The third component for applying an ROI lens is to tangibly connect student success and financial sustainability. As various student success measures—including retention, progression, average student credit hour load, and increase in credit completion—improve, so too may the net revenue the institution earns. This increase in net revenue may be further enhanced by adopting student learning and advising systems that increase efficiency. The financial ROI applies to students as well, translating their success into reduced tuition, quicker completion, and faster entry into the workforce.

These three components—a holistic understanding of resources, a focus on unit cost, and a connection between student success and financial sustainability—form the core of an ROI lens.

What Is in the SSI Toolkit?

The SSI Toolkit, created by rpk GROUP in partnership with EDUCAUSE, is built around a new user-friendly Excel-based model. This model helps institutions capture projected revenues to support the SSI, personnel, and other expenses, and new metrics and data visualizations to understand and share the SSI's ROI impact.

In addition to the model, the toolkit takes the user through an exposure to the ROI lens and offers case studies showing how to apply the lens and a roadmap for how to get started. Finally, the toolkit includes opportunities for connections around using an ROI lens with SSIs.

How Can I Use the Toolkit at My Institution?

The EDUCAUSE SSI Toolkit reflects an institution's ongoing commitment to empower stakeholders and help them move from data to informed action. The toolkit provides actionable best practice around SSIs and ROI in one complete package and can help institutions with many critical tasks.

Making SSI Choices

The all-in cost of an initiative is often unknown, which prevents institutions from understanding the total investment they are making. In addition, if success is not defined, institutional leaders cannot rationally choose between various SSI options. By capturing total investment and the expected outcomes for different SSIs, the tool supports institutions in choosing between options based on ROI.

Capturing Reallocation Opportunities

Research indicates that institutional investment in SSIs is largely through the use of existing personnel (55 percent, on average). By helping institutions understand the use of current personnel, the tool can support them in making informed reallocation decisions, moving people (and their time) toward initiatives that better achieve each institution's student success priorities.

Breaking Down Silos

Populating and using the ROI tool creates a valuable intersection point between the work of the chief academic officer, the chief financial officer, and the student affairs/success lead. These efforts help break down silos within institutions, bringing together the resources, metrics, and leadership needed for students to succeed.

Creating Sustainability

Although many institutions are interested in innovation, few have taken the holistic view required to achieve sustainable innovation. Launching an SSI can be viewed as a success, but is not in and of itself how we would define success. The toolkit creates clarity around how the project is being supported—both in terms of launching it and maintaining it over time. It also demonstrates the connections between student success and net revenue.

Telling the ROI Story

The toolkit supports a shift in the conversation from spending alone (What does the SSI cost?) to ROI (What good things might happen as a result of our initiative?) Second, institutions are encouraged to set targets around what will happen.

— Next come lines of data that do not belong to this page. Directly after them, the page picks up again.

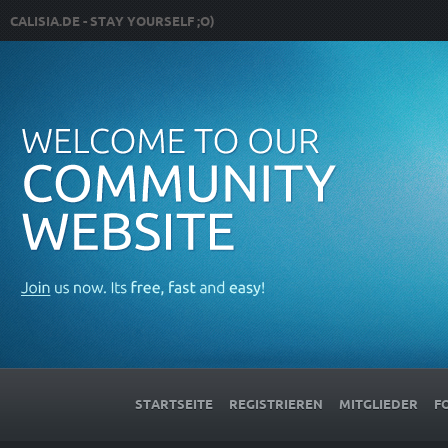
CALISIA.DE - STAY YOURSELF ;O)
STARTSEITE
REGISTRIEREN
MITGLIEDER
F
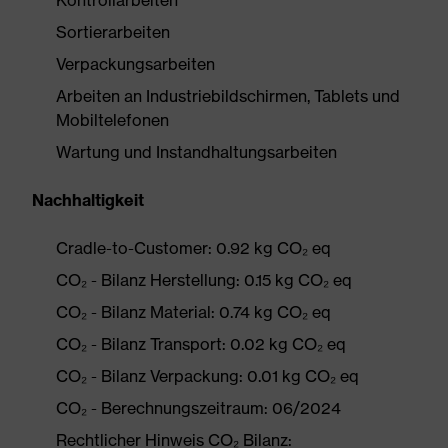
Kontrollarbeiten
Sortierarbeiten
Verpackungsarbeiten
Arbeiten an Industriebildschirmen, Tablets und
Mobiltelefonen
Wartung und Instandhaltungsarbeiten
Nachhaltigkeit
Cradle-to-Customer: 0.92 kg CO₂ eq
CO₂ - Bilanz Herstellung: 0.15 kg CO₂ eq
CO₂ - Bilanz Material: 0.74 kg CO₂ eq
CO₂ - Bilanz Transport: 0.02 kg CO₂ eq
CO₂ - Bilanz Verpackung: 0.01 kg CO₂ eq
CO₂ - Berechnungszeitraum: 06/2024
Rechtlicher Hinweis CO₂ Bilanz:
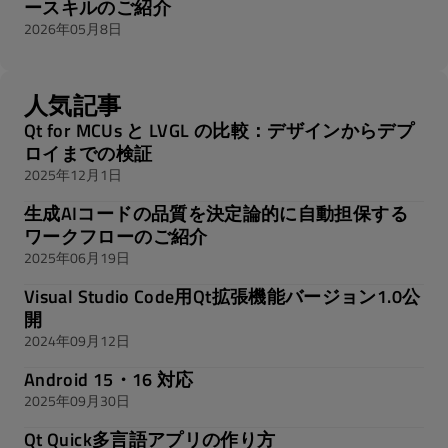
ースキルのご紹介
2026年05月8日
人気記事
Qt for MCUs と LVGL の比較：デザインからデプ
ロイまでの検証
2025年12月1日
生成AIコードの品質を決定論的に自動担保する
ワークフローのご紹介
2025年06月19日
Visual Studio Code用Qt拡張機能バージョン1.0公
開
2024年09月12日
Android 15・16 対応
2025年09月30日
Qt Quick多言語アプリの作り方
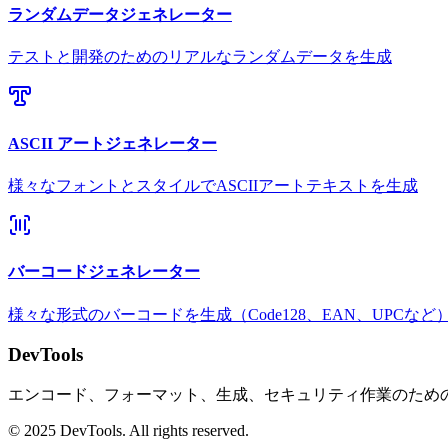
ランダムデータジェネレーター
テストと開発のためのリアルなランダムデータを生成
ASCII アートジェネレーター
様々なフォントとスタイルでASCIIアートテキストを生成
バーコードジェネレーター
様々な形式のバーコードを生成（Code128、EAN、UPCなど
DevTools
エンコード、フォーマット、生成、セキュリティ作業のため
© 2025 DevTools. All rights reserved.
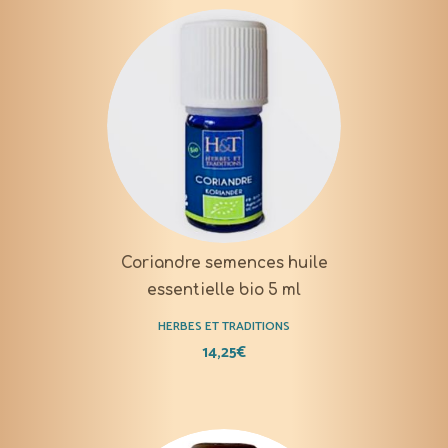
Coriandre semences huile
essentielle bio 5 ml
HERBES ET TRADITIONS
14,25
€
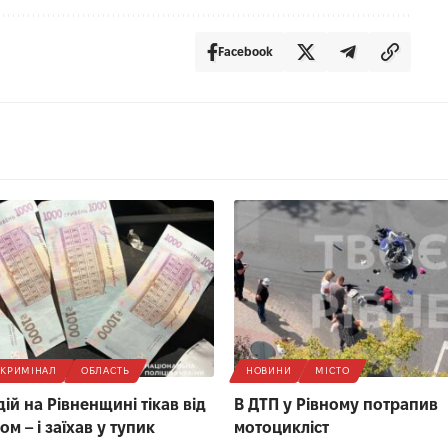
Facebook
КРИМІНАЛ
ОБЛАСТЬ
НОВИНИ
МІСТО
ій на Рівненщині тікав від
В ДТП у Рівному потрапив
лом – і заїхав у тупик
мотоцикліст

Ultimately, the goal is to move from the numbers to the story. The right metrics help us do this. To support institutional change management and culture change, the toolkit focuses on defining what success will look like, and then indicates how to measure that success.

Identifying Exit Strategies

Institutional culture is generally better at launching new initiatives than shutting down existing ones. By clearly identifying and measuring success over the long term and including metrics around both student success and financial impact, the tool helps institutions determine when initiatives are not working. At that point, the institution can make a data-informed decision about whether to continue, modify, or exit from individual initiatives.